Socialism is the answer

These days no one has a kind word for capitalism. We recall how they said if some people were getting obscenely wealthy, enough of it would trickle down to the masses to make everyone happy. And we now know that never happened. The solution is not about reforming capitalism. It’s an economic system, not just a policy that can be changed by changing politicians and amending a few laws. Capitalism is driven by profits. The search for profits drives it to expand; the need to make profits also drives it into crisis. These cycles have been recurring for more than three centuries and no one has ever figured out a way to fix the system. So it isn’t about trying to patch up capitalism. It’s about getting rid of it entirely. What shall we replace capitalism with? Socialism is the answer. We will establish a society where the all means of production and distribution—factories, mines, the energy sources, transport are owned in common by all the people. The “right” to exploit other people will not exist which may deprive the rich of their way of life but for the rest of us working people it won’t be anything to worry about. Those who benefit from capitalism scare-monger and tell you that under socialism you can’t have your own PERSONAL property or possessions. You won’t own your own home, for instance. Only a few workers actually do own their own home, for most of us it is still owned by the bank or building society for the next twenty or twenty-five years when eventually the mortgage is paid off. Same with our cars bought on four or five year repayment plans, and becomes ours just when the rust begins to take effect. And if we suffer redundancy we soon find what we thought was ours – ain’t. We are repossessed of our homes, and the car taken away to be sold at auction. It exposes the illusion that capitalism protects personal property, you can lose everything.

What socialism proposes is wealth for all, plenty of the good things of life for everybody. A finehouse to live in, nice furniture in it, and a garden. A dining table loaded with good things to eat. Abundance of clothing, comfortable and elegant. Opportunity and means to travel all over the world. Leisure to read and play and work. No poverty anymore with its filth and sickness and vice. With all these things, socialism will bring a natural human development, healthy, noble men and women, happy and energetic.

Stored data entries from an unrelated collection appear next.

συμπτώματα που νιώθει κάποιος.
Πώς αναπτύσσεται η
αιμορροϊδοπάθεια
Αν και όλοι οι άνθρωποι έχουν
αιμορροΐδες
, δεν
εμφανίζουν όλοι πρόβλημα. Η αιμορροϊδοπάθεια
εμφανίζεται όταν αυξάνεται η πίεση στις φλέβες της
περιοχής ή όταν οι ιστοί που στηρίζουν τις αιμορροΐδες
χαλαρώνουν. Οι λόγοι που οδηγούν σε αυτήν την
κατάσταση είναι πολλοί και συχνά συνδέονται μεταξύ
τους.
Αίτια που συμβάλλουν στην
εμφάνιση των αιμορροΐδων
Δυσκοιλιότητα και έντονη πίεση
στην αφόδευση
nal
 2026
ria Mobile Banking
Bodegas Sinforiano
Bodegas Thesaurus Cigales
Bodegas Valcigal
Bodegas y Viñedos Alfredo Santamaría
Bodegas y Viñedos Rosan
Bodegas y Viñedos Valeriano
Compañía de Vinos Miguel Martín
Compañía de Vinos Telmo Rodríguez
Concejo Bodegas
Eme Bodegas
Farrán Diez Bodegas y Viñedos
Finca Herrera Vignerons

You say all this is a dream? No, not a dream at all, but an immediate possibility. By means of the vast new technology of this modern world, we can produce wealth enough for all without any trouble whatsoever. There is no doubt at all about this. Modern inventions have so increased the productive capacity of mankind. Socialism proposes to get this abundance for all to share in. Socialism will take this vast new machinery and use it for producing new wealth for all instead of producing profit for a few. If we all owned these factories and railroads and mines and mills and all of us worked at them to produce wealth for our own use and happiness, all the troubles of poverty would disappear. The Socialist Party proposes that we who are deprived of the right to use the machinery we have made and to get the riches we make, shall come to-gether in a political party and vote the parasite class out of power. We have nothing to lose, and everything to gain. The Socialist Party appeals to the workers on the ground of their self-interests. We are a being very practical and indulging in no dreams or false hopes. We simply say to our fellow workers: “Come, join our party, vote yourselves into power, use the power of the state to capture back those means of wealth production which the capitalists have stolen from you, and then you will get all that abundance which you are entitled to.”

The mission of the Socialist Party is to muster all those workers whose real interests lie in abolishing the private or government ownership of the means of production, and also to shut out of the parties of the class whose real interests lie in the preservation of the status quo.